NotizieMacroNetanyahu avrebbe detto a Trump che ulteriori attacchi ai siti nucleari iraniani sono inevitabili

Netanyahu avrebbe detto a Trump che ulteriori attacchi ai siti nucleari iraniani sono inevitabili

Autore: ForexLive·

Punti chiave

  • Benjamin Netanyahu avrebbe detto a Donald Trump che ulteriori attacchi alle strutture nucleari iraniane ripristinate sono inevitabili.
  • Trump ha affermato che i siti di arricchimento nucleare iraniani erano stati completamente e totalmente annientati e ha poi definito l’operazione un successo militare spettacolare.
  • Pete Hegseth ha detto che i raid hanno devastato il programma nucleare iraniano e ha sottolineato che i danni principali si sono verificati nel sottosuolo.
  • L’amministrazione ha affermato che Fordow era diventato inoperable e che l’obiettivo era riportare indietro di anni il programma nucleare iraniano.
  • Le prime valutazioni dell’intelligence avrebbero suggerito che i raid avessero ritardato il programma nucleare iraniano di mesi anziché distruggerlo.
Netanyahu avrebbe detto a Trump che ulteriori attacchi ai siti nucleari iraniani sono inevitabili

Al Jazeera riferisce che il primo ministro israeliano Benjamin Netanyahu ha confermato al presidente statunitense Donald Trump che ulteriori attacchi alle strutture nucleari iraniane ripristinate sono inevitabili.

Trump e il segretario alla Guerra Pete Hegseth hanno usato toni molto forti in dichiarazioni pubbliche per dire agli americani che la minaccia rappresentata dal programma nucleare iraniano non era più presente.

Nel suo discorso iniziale dopo gli attacchi, Trump ha affermato:

"Iran's key nuclear enrichment facilities have been completely and totally obliterated."

Ha definito l’operazione un "spectacular military success".

In un successivo post su Truth Social, dopo la diffusione di immagini satellitari, Trump ha scritto:

"Monumental damage was done to all Nuclear sites in Iran, as shown by satellite images."

"Obliteration is an accurate term!"

"The biggest damage took place far below ground level."

"Bullseye!!!"

Rispondendo ai rapporti che mettevano in discussione l’entità dei danni, Trump ha ribadito più volte che le strutture iraniane erano "badly damaged", citando commenti di funzionari iraniani. Ha anche detto che la Commissione per l’energia atomica israeliana aveva valutato che Fordow fosse diventato "inoperable."

Nel corso dei briefing al Pentagono, Hegseth ha dichiarato:

"We devastated the Iranian nuclear program."

"Thanks to President Trump's bold and visionary leadership... Iran's nuclear ambitions have been obliterated."
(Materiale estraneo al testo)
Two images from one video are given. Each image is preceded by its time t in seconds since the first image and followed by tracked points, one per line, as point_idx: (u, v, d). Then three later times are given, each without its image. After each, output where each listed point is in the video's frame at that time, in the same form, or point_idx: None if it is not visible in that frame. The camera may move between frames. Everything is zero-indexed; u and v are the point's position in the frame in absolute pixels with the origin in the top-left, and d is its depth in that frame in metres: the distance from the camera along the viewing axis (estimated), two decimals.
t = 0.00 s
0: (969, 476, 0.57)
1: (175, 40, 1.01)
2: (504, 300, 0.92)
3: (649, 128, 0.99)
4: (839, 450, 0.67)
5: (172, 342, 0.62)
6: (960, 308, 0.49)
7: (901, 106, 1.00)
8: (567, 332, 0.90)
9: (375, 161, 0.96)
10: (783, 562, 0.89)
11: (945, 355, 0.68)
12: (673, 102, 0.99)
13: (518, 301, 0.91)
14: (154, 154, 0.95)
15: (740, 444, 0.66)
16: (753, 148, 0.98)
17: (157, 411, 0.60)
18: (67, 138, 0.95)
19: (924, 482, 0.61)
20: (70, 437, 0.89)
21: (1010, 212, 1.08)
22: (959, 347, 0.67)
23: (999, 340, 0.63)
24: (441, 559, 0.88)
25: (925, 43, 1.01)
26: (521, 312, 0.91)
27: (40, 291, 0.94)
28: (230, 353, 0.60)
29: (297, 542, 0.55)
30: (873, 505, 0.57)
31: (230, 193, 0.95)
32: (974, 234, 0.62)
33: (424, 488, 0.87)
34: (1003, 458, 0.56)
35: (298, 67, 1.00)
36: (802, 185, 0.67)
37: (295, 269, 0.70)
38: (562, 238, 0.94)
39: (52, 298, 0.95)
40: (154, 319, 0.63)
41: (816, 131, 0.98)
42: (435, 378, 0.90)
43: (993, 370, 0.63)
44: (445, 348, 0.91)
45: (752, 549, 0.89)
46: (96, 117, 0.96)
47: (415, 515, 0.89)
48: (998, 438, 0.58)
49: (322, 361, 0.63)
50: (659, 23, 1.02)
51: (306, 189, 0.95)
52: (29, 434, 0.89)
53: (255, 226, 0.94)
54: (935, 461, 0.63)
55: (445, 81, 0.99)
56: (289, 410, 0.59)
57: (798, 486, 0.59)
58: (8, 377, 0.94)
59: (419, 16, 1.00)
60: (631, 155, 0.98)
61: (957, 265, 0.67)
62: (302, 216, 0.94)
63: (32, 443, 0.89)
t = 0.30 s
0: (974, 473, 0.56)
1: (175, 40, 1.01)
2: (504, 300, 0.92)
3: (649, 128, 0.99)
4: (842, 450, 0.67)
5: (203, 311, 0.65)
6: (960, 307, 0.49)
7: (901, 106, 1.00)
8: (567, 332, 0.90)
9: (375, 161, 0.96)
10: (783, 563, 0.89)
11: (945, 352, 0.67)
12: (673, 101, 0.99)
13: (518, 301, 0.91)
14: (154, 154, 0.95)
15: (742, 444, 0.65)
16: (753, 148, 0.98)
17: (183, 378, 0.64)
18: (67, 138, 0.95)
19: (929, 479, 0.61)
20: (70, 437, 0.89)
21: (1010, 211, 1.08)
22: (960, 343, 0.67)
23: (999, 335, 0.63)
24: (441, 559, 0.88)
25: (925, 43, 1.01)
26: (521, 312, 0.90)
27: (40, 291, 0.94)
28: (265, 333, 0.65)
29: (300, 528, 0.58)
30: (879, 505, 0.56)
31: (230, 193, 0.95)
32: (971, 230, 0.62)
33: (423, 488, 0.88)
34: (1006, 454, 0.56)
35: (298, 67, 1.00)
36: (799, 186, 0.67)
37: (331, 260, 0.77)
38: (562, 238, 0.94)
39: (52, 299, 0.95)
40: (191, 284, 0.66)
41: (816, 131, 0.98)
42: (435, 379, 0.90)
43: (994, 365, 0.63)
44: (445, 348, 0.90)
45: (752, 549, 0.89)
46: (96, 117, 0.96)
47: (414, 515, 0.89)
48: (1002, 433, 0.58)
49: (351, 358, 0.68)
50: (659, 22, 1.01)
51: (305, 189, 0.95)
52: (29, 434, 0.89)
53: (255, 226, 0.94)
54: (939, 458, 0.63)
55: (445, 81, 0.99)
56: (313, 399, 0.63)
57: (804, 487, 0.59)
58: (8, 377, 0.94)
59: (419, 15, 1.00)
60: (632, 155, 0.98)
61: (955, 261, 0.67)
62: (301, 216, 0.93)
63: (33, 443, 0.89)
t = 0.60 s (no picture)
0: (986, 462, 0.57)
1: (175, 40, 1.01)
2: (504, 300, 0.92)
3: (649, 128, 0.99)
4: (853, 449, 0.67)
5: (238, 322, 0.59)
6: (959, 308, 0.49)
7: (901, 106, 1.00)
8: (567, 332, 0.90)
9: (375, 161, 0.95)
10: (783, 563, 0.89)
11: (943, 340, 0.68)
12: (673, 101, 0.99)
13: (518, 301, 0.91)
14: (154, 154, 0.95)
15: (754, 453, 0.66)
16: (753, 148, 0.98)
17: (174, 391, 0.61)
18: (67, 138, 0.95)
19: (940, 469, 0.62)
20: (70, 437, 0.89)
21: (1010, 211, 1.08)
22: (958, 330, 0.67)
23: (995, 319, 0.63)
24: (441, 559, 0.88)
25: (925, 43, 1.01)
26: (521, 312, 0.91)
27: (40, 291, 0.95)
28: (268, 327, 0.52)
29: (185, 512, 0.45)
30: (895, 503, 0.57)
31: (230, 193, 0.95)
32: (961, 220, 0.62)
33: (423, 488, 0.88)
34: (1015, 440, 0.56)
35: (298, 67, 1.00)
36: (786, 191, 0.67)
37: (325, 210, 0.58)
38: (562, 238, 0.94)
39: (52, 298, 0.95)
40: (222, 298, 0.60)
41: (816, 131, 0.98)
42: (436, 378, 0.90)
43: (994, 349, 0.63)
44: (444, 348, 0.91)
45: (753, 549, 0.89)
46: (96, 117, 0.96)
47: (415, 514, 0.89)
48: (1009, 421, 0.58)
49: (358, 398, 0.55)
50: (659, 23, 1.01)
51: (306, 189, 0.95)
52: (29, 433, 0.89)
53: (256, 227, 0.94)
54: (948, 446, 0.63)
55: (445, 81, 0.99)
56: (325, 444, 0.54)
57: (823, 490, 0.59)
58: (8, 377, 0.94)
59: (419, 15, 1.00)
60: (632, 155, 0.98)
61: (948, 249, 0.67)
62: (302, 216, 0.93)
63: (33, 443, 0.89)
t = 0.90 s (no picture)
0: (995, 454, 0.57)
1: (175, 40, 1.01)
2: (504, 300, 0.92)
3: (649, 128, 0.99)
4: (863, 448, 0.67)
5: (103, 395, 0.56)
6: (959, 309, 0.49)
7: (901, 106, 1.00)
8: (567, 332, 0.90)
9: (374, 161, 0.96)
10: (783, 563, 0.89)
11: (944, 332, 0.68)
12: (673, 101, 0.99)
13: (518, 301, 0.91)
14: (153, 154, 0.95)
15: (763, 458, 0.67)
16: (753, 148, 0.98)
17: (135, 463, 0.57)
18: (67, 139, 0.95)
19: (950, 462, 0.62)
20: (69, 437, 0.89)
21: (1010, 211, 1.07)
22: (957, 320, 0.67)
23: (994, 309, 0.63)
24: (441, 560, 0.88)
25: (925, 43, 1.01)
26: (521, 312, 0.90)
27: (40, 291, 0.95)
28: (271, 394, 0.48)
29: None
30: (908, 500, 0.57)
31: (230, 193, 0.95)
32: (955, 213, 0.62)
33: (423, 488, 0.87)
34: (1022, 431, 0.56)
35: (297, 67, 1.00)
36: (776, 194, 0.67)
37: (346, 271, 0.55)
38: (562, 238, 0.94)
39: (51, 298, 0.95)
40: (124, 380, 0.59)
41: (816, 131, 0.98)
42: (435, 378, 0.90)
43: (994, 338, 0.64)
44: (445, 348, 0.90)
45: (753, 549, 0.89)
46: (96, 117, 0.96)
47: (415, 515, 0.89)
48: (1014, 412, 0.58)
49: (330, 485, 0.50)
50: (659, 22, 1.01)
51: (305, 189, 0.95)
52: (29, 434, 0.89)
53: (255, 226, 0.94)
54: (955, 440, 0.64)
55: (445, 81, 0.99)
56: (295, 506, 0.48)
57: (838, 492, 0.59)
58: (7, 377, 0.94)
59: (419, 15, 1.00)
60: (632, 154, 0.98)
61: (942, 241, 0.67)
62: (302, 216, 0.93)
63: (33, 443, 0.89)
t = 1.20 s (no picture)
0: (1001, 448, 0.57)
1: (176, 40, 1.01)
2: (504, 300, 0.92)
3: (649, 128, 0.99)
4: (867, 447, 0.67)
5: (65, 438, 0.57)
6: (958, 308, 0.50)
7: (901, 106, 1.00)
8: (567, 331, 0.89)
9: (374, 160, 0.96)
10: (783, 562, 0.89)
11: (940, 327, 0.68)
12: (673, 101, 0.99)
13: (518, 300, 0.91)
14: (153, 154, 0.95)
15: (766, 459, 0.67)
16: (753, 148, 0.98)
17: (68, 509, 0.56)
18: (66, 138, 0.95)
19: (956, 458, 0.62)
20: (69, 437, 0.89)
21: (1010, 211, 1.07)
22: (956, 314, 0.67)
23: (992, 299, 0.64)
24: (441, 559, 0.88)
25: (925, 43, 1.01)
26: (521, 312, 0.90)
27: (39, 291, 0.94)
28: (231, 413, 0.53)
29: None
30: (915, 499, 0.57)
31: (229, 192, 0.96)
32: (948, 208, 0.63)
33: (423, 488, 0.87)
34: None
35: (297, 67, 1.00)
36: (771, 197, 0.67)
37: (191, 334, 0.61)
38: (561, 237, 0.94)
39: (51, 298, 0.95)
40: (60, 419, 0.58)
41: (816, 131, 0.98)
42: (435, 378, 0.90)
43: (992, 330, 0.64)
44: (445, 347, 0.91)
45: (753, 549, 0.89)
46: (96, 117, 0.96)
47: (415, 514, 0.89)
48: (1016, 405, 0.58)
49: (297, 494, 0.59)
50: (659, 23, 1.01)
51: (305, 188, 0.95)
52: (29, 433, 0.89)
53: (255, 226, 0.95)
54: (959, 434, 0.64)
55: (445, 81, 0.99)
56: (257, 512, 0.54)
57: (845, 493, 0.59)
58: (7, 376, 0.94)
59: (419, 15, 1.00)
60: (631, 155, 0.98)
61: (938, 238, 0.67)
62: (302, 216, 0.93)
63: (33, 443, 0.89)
Ha inoltre sottolineato che l’operazione aveva preso di mira il programma nucleare, non il popolo iraniano.

Su Fordow, Hegseth ha detto che le bombe bunker-buster da 30.000 libbre avevano causato "devastation underneath Fordo", sottolineando che la distruzione più significativa si era verificata in profondità nel sottosuolo e non in superficie.

L’amministrazione ha costantemente utilizzato termini come "obliterated" e "completely and totally obliterated" per descrivere le strutture nucleari iraniane. Ha affermato che i danni più gravi si sono verificati in profondità, dove si trovava l’infrastruttura di arricchimento, e che i raid avevano l’obiettivo di ritardare il programma nucleare iraniano di anni, non semplicemente di danneggiare gli edifici in superficie. Queste affermazioni contano perché Fordow è da tempo considerato uno dei siti nucleari iraniani più fortificati, rendendo fondamentale la differenza tra danni superficiali e perturbazioni nel sottosuolo per interpretare gli attacchi.

Tali descrizioni non sono state accettate universalmente. Le prime valutazioni dell’intelligence avrebbero suggerito che i raid avessero ritardato il programma nucleare iraniano di mesi anziché distruggerlo, mentre successive dichiarazioni dell’amministrazione hanno citato ulteriori informazioni di intelligence e valutazioni israeliane a sostegno dell’idea che i danni fossero stati sostanzialmente maggiori. La disputa si è concentrata sul significato di termini come "obliterated", "destroyed" e "inoperable."

In altre notizie dal Medio Oriente, l’Iran ha tentato di trasferire armi alle forze di Hezbollah e al Libano meridionale.

Trump e Hegseth hanno anche affermato che la marina, l’aeronautica e, più in generale, l’apparato militare iraniano erano in larga misura compromessi, anche se tali forze continuano a combattere. Il resoconto osserva che c’è sempre spazio per l’esagerazione.